1. O grande trunfo de Paul Thomas Anderson é como escala seus atores. E principalmente os atores que escala. Sean Penn, Tom Waits, Maya Rudolph, Bradley Cooper, Benny Safdie, John Michael Higgins, Harriet Sansom, Joseph Cross e, finalmente, Alana Haim e Cooper Hoffman. Todos eles com tiques e adereços particulares, caracterizações muito específicas que funcionam, antes de mais nada, para descolá-los do restante dos personagens. São sujeitos que já vêm com um endereçamento específico, fabricados a partir de uma concepção prévia (o cabelo, a peruca, os dentes tortos, as espinhas no rosto) que automaticamente lhes garantem um local de destaque ante à câmera. São eles os protagonistas, os rostos que destoam da bruta massa do todo. Nada mais importa.
2. As figuras de Paul Thomas Anderson são cerradas, uníssonas. Até tentam, mas jamais fazem parte de um universo de seres que compartilham entre si um sentimento, uma mesma aura ou espaço geográfico que lhes acolha como pares. Tratam-se de personagens feitos para soarem individualistas: eles são eles, cada um por si, e é preciso que cada um destoe do resto. Mesmo diante de um filme de outsiders é necessário que haja os frontmans.
3. Tudo no cinema de Paul Thomas Anderson é sobre esse movimento complexo, de destacar o eu do outro (lembrar do jantar entre Benny Safdie e Joseph Cross, lembrar que Alana Haim se vangloria por ser uma política que vai mudar o mundo e não uma dona de fliperama). Não há nada nessas interações que seja sobre o nós. Licorice Pizza nada tem a ver com filmes como Jovens, Loucos e Rebeldes (Richard Linklater, 1993) ou com Era Uma Vez Em… Hollywood (Quentin Tarantino, 2019). Estes últimos são filmes sobre o todo, sobre o espaço que se divide, a história que se reconta, o verão que encerra as aulas de uma geração inteira a vibrar numa mesma sintonia em conflitos internos diversos. Filmes que dizem mais sobre as tribos que se unem do que sobre aquilo que as separa.

### TRECHOS DA LISTAGEM
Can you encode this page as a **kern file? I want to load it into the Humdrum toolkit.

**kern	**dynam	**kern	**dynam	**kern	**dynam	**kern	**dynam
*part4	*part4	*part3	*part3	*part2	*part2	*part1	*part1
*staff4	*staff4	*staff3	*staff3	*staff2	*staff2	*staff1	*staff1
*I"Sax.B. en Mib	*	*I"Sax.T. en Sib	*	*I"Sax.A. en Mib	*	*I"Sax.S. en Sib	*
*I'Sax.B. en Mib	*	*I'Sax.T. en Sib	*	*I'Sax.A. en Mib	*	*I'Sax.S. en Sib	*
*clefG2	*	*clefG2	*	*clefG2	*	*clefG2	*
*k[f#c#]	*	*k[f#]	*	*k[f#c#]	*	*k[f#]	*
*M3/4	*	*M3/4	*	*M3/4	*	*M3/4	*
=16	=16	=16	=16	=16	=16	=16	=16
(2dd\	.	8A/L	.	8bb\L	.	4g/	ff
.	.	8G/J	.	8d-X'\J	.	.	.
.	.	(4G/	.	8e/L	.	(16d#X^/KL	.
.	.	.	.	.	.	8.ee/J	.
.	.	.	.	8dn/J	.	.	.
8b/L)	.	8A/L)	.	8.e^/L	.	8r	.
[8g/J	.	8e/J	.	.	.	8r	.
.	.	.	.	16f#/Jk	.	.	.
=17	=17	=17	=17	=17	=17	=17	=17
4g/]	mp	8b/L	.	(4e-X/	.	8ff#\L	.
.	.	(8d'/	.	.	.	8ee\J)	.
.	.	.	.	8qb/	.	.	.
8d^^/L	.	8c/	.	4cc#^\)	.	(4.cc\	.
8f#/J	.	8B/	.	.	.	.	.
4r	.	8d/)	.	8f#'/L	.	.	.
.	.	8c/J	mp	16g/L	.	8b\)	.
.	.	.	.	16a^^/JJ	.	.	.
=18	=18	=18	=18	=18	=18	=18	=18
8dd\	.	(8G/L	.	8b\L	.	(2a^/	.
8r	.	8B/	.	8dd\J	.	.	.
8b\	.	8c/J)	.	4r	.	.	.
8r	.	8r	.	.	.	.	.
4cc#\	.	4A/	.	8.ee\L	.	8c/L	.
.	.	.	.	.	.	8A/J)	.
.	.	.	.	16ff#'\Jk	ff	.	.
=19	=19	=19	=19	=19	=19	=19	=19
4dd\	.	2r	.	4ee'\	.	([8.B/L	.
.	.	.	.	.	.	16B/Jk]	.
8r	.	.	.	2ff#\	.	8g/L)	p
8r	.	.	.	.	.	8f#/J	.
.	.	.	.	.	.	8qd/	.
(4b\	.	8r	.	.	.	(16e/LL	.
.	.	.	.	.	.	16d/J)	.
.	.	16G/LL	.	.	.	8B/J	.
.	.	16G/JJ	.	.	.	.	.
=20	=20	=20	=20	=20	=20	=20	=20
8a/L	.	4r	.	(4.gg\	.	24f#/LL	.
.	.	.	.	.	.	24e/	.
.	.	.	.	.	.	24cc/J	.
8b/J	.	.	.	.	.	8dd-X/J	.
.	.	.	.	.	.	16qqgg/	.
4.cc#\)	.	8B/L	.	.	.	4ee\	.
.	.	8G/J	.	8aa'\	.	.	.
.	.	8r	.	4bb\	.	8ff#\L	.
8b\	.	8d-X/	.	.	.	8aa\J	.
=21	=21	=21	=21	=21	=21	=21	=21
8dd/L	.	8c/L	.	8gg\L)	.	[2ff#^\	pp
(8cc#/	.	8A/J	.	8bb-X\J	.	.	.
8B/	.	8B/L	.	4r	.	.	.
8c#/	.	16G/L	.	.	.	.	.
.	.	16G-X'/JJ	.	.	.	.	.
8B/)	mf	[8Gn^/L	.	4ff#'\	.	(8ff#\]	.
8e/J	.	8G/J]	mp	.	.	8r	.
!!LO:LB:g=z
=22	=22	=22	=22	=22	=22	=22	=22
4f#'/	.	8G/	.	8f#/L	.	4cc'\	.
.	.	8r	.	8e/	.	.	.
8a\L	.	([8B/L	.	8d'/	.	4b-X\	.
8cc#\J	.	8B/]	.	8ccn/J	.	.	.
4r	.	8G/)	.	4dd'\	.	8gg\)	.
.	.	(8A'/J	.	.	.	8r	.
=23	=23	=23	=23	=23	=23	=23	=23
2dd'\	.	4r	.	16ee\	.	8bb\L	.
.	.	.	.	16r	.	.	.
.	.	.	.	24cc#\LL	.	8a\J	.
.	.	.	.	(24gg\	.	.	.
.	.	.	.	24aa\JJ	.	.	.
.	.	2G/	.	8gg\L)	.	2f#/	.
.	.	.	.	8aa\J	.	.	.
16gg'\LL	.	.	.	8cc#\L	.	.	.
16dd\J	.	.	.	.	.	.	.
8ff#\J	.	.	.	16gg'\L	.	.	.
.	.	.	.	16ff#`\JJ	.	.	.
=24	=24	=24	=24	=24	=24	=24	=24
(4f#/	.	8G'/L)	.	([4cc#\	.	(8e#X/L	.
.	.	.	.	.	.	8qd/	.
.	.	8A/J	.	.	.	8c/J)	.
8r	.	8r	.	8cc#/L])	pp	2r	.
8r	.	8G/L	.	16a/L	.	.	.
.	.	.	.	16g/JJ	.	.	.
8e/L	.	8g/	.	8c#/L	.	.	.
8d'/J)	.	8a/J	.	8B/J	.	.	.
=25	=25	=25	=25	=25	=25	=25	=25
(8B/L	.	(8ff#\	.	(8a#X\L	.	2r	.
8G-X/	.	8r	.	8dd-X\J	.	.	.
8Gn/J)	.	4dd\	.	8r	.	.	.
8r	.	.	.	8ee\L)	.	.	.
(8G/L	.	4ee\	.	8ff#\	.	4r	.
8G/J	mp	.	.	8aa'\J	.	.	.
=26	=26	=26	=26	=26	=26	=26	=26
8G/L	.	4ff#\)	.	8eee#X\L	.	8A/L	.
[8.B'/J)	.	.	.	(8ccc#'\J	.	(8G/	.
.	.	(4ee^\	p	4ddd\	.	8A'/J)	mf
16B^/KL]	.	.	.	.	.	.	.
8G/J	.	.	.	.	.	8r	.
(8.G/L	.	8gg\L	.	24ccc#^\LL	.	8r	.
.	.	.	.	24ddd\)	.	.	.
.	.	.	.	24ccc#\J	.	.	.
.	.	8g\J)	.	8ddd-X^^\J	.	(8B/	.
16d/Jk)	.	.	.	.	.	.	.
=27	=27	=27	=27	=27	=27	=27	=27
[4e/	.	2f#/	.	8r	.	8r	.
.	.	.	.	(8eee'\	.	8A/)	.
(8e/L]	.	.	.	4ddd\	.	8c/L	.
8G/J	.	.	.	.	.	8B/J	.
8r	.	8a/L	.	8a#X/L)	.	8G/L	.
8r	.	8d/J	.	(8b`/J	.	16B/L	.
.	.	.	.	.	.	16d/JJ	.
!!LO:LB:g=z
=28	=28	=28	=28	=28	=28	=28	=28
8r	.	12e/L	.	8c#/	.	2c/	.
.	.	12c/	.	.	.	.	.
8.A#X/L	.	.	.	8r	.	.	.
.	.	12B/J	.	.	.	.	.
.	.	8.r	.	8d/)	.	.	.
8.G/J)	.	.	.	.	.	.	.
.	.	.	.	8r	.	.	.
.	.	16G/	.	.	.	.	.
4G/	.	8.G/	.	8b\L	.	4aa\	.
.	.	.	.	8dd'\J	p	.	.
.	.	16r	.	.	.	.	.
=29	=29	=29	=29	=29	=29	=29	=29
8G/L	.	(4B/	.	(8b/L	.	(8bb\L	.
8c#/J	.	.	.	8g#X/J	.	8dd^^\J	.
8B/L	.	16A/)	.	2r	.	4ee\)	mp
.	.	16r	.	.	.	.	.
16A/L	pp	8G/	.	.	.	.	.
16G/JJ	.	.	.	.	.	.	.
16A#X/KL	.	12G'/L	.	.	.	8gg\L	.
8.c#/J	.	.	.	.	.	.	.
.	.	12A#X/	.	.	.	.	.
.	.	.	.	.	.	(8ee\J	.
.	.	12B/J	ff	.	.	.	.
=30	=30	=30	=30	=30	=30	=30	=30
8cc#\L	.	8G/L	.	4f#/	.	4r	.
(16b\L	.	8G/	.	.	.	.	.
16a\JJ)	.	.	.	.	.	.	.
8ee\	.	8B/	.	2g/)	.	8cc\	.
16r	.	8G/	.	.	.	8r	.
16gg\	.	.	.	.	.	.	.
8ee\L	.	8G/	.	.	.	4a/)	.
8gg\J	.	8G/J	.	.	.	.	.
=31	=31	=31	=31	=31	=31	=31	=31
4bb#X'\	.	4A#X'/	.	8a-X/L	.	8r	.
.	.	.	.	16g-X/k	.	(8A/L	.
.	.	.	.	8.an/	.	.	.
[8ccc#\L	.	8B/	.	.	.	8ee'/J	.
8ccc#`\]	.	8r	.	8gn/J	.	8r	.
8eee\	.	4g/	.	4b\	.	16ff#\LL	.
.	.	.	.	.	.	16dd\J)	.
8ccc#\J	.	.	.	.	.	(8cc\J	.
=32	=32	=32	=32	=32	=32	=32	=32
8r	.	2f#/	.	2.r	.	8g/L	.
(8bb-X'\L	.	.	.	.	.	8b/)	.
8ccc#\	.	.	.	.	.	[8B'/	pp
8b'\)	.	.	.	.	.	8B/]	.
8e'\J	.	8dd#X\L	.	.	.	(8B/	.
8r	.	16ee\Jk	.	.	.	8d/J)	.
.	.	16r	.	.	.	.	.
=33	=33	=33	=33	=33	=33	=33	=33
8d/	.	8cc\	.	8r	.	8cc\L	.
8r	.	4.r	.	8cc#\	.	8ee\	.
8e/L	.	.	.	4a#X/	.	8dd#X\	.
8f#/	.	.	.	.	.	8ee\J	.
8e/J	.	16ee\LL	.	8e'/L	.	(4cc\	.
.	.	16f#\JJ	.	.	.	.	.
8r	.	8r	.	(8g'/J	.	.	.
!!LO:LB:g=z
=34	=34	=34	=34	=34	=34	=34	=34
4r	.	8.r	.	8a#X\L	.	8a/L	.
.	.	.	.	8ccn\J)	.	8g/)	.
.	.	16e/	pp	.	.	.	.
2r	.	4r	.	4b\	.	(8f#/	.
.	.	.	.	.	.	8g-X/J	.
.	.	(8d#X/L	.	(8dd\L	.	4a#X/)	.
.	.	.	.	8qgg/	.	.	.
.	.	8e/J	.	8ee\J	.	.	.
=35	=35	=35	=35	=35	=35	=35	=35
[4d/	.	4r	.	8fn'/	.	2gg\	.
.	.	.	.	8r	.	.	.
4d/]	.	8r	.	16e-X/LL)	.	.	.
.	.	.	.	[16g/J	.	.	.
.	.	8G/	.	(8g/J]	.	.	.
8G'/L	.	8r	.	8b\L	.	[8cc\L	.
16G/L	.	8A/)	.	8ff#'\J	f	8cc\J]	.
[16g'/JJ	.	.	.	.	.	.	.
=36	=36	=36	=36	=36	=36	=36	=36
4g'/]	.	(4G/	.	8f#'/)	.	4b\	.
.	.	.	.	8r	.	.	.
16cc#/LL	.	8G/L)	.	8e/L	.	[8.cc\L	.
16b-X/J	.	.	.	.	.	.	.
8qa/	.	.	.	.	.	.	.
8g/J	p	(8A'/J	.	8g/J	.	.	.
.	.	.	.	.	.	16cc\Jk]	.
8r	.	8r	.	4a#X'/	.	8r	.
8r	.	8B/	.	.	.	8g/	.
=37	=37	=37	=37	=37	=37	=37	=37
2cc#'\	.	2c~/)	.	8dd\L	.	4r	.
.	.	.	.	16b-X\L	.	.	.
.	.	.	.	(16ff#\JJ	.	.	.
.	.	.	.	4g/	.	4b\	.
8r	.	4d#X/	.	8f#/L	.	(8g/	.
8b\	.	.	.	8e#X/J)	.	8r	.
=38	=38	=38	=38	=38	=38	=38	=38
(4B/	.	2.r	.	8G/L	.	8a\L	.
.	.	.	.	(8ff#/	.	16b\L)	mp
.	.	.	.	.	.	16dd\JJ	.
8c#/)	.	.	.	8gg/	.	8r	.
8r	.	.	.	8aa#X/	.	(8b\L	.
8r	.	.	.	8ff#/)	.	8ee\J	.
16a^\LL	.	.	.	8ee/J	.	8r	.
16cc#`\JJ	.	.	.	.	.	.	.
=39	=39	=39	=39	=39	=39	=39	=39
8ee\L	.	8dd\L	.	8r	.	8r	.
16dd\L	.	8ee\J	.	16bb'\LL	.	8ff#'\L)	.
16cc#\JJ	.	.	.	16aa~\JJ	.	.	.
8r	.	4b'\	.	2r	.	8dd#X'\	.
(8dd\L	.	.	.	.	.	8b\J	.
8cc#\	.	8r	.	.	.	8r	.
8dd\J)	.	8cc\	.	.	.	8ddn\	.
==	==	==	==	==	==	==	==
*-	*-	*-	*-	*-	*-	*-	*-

### LISTA DE TAREFAS
A - Responda com base no documento:
(i) Quais são os dois atores citados por último na relação de atores escalados?
(ii) Segundo a parte 3, Alana Haim se vangloria por ser o quê?
(iii) Qual diretor e qual ano o documento indica para Jovens, Loucos e Rebeldes?
B - Devolva sem alterações o trecho do documento que vai de "2. As figuras" até "haja os frontmans.".

### RESPOSTAS POR TAREFA
A -
(i) Alana Haim e Cooper Hoffman.
(ii) Uma política que vai mudar o mundo, e não uma dona de fliperama.
(iii) Richard Linklater, 1993.

B -
2. As figuras de Paul Thomas Anderson são cerradas, uníssonas. Até tentam, mas jamais fazem parte de um universo de seres que compartilham entre si um sentimento, uma mesma aura ou espaço geográfico que lhes acolha como pares. Tratam-se de personagens feitos para soarem individualistas: eles são eles, cada um por si, e é preciso que cada um destoe do resto. Mesmo diante de um filme de outsiders é necessário que haja os frontmans.